Alternatively, you can take our three-year Environmental Social Sciences degree, without a work placement. For details, see Environmental Social Sciences BA (Hons).
Field trips
A number of our modules include opportunities for learning and experiences outside of the classroom through field trips in the UK and abroad. Potential local excursions are:
Food and farming systems in East Kent
High Weald Area of Outstanding Natural Beauty
Margate
Ashford Community Woodland, local nature reserve
Forestry management on the North Downs
Broadstairs
Powell Cotton Museum
Students on the Tropical Ecology and Conservation module spend two weeks at the Danau Girang Field Centre in Borneo . You’ll explore the beautiful, picturesque rainforest before venturing deeper into the jungle to the field studies site. The Centre is located in an area where huge swathes of jungle have been removed and replaced by plantations. You work on the front line between managing the needs of the community and the impact on biodiversity.
These opportunities may change from year to year and may incur additional costs. See the funding tab for more information.
Study resources
The School of Anthropology and Conservation has excellent teaching resources including dedicated computing facilities.
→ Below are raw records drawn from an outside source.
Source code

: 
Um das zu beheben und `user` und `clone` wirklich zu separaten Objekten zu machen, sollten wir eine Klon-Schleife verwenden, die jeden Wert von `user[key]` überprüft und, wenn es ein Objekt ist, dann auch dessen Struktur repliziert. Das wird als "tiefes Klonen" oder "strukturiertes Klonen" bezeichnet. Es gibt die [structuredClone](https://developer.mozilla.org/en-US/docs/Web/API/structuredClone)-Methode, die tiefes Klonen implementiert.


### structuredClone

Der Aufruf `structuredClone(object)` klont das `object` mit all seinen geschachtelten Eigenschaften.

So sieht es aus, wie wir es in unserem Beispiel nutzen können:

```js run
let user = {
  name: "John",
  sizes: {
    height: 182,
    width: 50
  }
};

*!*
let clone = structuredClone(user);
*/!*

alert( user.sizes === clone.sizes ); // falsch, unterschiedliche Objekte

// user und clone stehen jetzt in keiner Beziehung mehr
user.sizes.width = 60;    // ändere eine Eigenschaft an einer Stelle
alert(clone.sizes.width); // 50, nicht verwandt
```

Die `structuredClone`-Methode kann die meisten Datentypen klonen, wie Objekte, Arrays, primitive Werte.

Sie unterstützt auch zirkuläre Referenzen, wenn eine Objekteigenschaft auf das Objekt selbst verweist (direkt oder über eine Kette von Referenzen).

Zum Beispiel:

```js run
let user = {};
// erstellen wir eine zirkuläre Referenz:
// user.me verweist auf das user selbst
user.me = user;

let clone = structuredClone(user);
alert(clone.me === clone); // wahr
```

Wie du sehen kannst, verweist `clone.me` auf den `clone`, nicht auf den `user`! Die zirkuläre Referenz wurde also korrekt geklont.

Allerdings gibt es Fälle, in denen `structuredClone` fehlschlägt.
Other resources include:
conservation genetics laboratories
ecology laboratory
field trials area and field laboratory
a state-of-the-art visual anthropology room
an ethnobiology lab for studying human-related plant material
refurbished computer suite with 32 PCs with HD screens
upgraded visual anthropology suite with 16 iMacs
an integrated audio-visual system to help provide stimulating lectures
student social spaces
Extra activities
The Conservation Society and Anthropology Society are run by Kent students and are a good way to meet other students on your course in an informal way. Student societies also work with local organisations and charities providing lots of opportunities for volunteering, community work and outings.
The School of Anthropology and Conservation puts on many events that you are welcome to attend. We host two public lectures a year, the Stirling Lecture and the DICE Lecture, which bring current ideas in anthropology and conservation to a wider audience. We are delighted that these events attract leading conservation figures from around the world.
Each term, there are also seminars and workshops discussing current research in anthropology, conservation and human ecology.
Durrell Institute of Conservation and Ecology
This programme is taught by members from across the School, including the Durrell Institute of Conservation and Ecology (DICE) research centre. DICE is a leading international research and training centre dedicated to the conservation of biodiversity and ecosystems around the world.
DICE was founded in 1989 with a clear mission: to conserve biodiversity and the ecological processes that support ecosystems and people. It does so by developing capacity and improving conservation management and policy through high-impact research. That is why DICE is in a School that does research and teaching in anthropology alongside conservation.
One component of DICE’s work is to train a new, interdisciplinary generation of conservationists who think innovatively about the challenges that lie ahead. As undergraduates, you are part of a dynamic and growing community of conservationists whose work spans all major regions of the world.